Gib den Text über Pokrowsk beginnend bei „In der orthodoxen“ und endend bei „Herrschaft leben wollen.“ erneut wieder und tausche dabei „Priester“ gegen „Pfarrer“ aus.

── Ausgangstext ──

Allerdings kann man in der Stadt auch Lebenszeichen beobachten: Vor einem Haus trocknet Wäsche auf einer Leine. Vereinzelt sind auf den Straßen Fußgänger, Fahrräder und Autos unterwegs. Vor dem geschlossenen Friseursalon hängt ein Zettel mit einer Handynummer, dort steht: „Wir arbeiten.“ Wer sich die Haare schneiden lassen möchte, solle kurz bei Friseurin Tatjana durchklingeln, dann werde geöffnet.

Die Corleone-Pizzeria ist ausgebombt, die Konkurrenz von City Pizza operiert weiterhin. In dem Restaurant, das halbwegs geschützt im Souterrain liegt, kommt zwar kein Wasser mehr aus dem Hahn, das Internet funktioniert dank Elon Musks Starlink aber noch. Einige Lebensmittelgeschäfte sind noch offen, ebenso ein Handyladen. Die Müllcontainer sind überfüllt, aber die Straßen werden noch gefegt – zum Beispiel von Anna. „Ich muss ja irgendwie Geld verdienen“, sagt die 52-Jährige, die eine orangefarbene Warnweste trägt. „Ich habe meine Wohnung hier und will nicht weg.“

Angst vor möglichen Konsequenzen

In der orthodoxen Kirche im Stadtzentrum findet gerade ein Gottesdienst statt, rund ein Dutzend Gläubige sind gekommen, bei den meisten von ihnen handelt es sich um alte Frauen. Wie viele andere Menschen in Pokrowsk will auch der Priester nicht mit ausländischen Reportern reden. Noch vor einem Vierteljahr war diese Zurückhaltung unter den Bewohnern deutlich weniger spürbar.

Womöglich liegt sie in der Angst vor möglichen Konsequenzen begründet, sollten hier bald neue Machtverhältnisse herrschen. Den russischen Besatzern werden schwere Menschenrechtsverletzungen vorgeworfen. Andererseits gibt es auch unter den Ukrainern Russland-Sympathisanten. Sie werden in der Ukraine abfällig als „Wartende“ bezeichnet – als Menschen also, die nicht fliehen, weil sie lieber unter Moskaus Herrschaft leben wollen.

Ganz in der Nähe der Kirche liegt der zentrale Platz von Pokrowsk, auf dem so gut wie nichts los ist. Aleksander (71) und Swetlana (56) sind von ihrem Häuschen am Stadtrand mit ihren alten Fahrrädern hierhin geradelt, um unter freiem Himmel die magere Ausbeute aus ihrem Garten feilzubieten. Auf einem ausgemusterten Plastiksack haben die Eheleute zwei Gläser selbst gemachte Marmelade, eine kleine Tüte mit Kürbisstücken und ein paar Beeren ausgebreitet. Gut läuft das Geschäft nicht.

───
── Bereitgestellte Angaben ──

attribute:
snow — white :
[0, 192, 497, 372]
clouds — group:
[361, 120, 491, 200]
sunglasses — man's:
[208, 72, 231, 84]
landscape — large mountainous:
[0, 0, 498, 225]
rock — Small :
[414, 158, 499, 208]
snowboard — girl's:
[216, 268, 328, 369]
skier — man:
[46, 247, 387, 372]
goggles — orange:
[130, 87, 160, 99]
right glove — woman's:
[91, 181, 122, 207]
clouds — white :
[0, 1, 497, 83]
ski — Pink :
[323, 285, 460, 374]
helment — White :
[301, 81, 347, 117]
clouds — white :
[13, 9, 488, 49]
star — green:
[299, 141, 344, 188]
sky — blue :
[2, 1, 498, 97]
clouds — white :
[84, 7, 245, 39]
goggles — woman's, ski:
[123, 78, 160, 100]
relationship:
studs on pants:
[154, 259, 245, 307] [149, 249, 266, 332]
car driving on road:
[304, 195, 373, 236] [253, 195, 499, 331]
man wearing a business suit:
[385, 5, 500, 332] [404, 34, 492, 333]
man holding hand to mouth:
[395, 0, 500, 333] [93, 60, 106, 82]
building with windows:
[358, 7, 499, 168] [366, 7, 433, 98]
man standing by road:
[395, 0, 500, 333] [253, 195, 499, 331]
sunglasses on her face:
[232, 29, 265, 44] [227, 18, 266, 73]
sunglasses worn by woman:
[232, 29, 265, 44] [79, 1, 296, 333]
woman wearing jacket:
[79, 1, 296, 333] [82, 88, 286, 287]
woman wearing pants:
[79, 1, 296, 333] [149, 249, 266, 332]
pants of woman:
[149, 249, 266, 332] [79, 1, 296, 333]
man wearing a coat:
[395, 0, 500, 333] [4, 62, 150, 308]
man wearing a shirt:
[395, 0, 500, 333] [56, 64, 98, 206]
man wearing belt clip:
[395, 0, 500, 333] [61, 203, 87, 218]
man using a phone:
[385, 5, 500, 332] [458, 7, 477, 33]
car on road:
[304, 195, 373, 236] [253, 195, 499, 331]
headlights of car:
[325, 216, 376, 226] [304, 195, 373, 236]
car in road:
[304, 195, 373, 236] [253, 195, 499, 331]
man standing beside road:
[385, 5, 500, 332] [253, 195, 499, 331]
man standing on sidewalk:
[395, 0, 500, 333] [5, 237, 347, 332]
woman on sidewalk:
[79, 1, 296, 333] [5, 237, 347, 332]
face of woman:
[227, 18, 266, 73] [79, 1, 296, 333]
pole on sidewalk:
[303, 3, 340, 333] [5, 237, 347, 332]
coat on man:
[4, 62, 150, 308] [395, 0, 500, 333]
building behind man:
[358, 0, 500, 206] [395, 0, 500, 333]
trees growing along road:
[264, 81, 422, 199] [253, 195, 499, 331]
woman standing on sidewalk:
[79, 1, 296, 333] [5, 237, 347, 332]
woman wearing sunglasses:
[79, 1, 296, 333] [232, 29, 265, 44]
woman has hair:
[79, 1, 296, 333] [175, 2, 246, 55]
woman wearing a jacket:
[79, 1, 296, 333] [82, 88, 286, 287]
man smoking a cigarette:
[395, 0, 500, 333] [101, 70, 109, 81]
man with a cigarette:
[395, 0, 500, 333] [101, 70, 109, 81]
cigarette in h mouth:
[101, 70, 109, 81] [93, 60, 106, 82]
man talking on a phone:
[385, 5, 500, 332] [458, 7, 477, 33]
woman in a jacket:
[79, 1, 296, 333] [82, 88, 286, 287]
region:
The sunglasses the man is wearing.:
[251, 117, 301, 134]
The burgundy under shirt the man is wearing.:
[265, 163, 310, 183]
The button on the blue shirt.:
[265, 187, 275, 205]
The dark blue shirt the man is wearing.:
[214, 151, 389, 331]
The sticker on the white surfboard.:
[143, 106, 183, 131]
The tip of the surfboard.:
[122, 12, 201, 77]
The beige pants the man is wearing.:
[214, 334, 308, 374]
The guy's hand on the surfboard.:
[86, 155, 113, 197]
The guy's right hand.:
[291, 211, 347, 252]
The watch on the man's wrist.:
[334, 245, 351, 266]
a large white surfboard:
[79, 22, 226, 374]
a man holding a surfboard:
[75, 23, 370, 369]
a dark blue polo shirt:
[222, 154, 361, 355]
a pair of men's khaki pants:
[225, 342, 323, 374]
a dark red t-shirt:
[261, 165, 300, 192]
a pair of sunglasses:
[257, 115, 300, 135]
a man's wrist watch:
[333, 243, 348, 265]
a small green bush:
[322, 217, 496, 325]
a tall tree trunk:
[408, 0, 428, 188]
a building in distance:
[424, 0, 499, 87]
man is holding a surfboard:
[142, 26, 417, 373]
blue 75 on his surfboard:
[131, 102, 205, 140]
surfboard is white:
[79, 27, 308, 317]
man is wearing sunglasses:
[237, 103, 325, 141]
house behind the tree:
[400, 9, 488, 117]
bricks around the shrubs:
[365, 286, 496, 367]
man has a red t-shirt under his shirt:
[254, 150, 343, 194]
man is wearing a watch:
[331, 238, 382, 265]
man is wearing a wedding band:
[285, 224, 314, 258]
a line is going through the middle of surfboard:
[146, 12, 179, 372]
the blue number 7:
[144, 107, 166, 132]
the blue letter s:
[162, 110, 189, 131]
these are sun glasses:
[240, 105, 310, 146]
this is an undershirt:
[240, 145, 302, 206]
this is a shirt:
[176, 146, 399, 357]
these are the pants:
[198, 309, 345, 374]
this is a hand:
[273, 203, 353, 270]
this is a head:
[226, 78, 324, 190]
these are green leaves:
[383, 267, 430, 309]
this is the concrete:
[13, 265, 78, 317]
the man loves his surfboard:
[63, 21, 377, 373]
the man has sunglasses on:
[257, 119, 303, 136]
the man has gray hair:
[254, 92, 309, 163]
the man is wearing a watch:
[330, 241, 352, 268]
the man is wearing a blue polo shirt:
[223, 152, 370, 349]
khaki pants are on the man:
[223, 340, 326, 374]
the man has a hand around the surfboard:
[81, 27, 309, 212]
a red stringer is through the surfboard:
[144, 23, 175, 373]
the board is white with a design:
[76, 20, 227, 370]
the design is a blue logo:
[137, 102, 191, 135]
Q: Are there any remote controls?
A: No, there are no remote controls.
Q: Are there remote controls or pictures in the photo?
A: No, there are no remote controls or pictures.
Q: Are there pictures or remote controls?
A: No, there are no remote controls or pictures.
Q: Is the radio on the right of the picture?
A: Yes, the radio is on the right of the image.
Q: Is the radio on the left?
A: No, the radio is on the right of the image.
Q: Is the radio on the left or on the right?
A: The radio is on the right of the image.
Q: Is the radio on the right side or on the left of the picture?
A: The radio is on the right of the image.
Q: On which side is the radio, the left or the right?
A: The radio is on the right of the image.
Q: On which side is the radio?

───

* [Lösung]:
In der orthodoxen Kirche im Stadtzentrum findet gerade ein Gottesdienst statt, rund ein Dutzend Gläubige sind gekommen, bei den meisten von ihnen handelt es sich um alte Frauen. Wie viele andere Menschen in Pokrowsk will auch der Pfarrer nicht mit ausländischen Reportern reden. Noch vor einem Vierteljahr war diese Zurückhaltung unter den Bewohnern deutlich weniger spürbar.

Womöglich liegt sie in der Angst vor möglichen Konsequenzen begründet, sollten hier bald neue Machtverhältnisse herrschen. Den russischen Besatzern werden schwere Menschenrechtsverletzungen vorgeworfen. Andererseits gibt es auch unter den Ukrainern Russland-Sympathisanten. Sie werden in der Ukraine abfällig als „Wartende“ bezeichnet – als Menschen also, die nicht fliehen, weil sie lieber unter Moskaus Herrschaft leben wollen.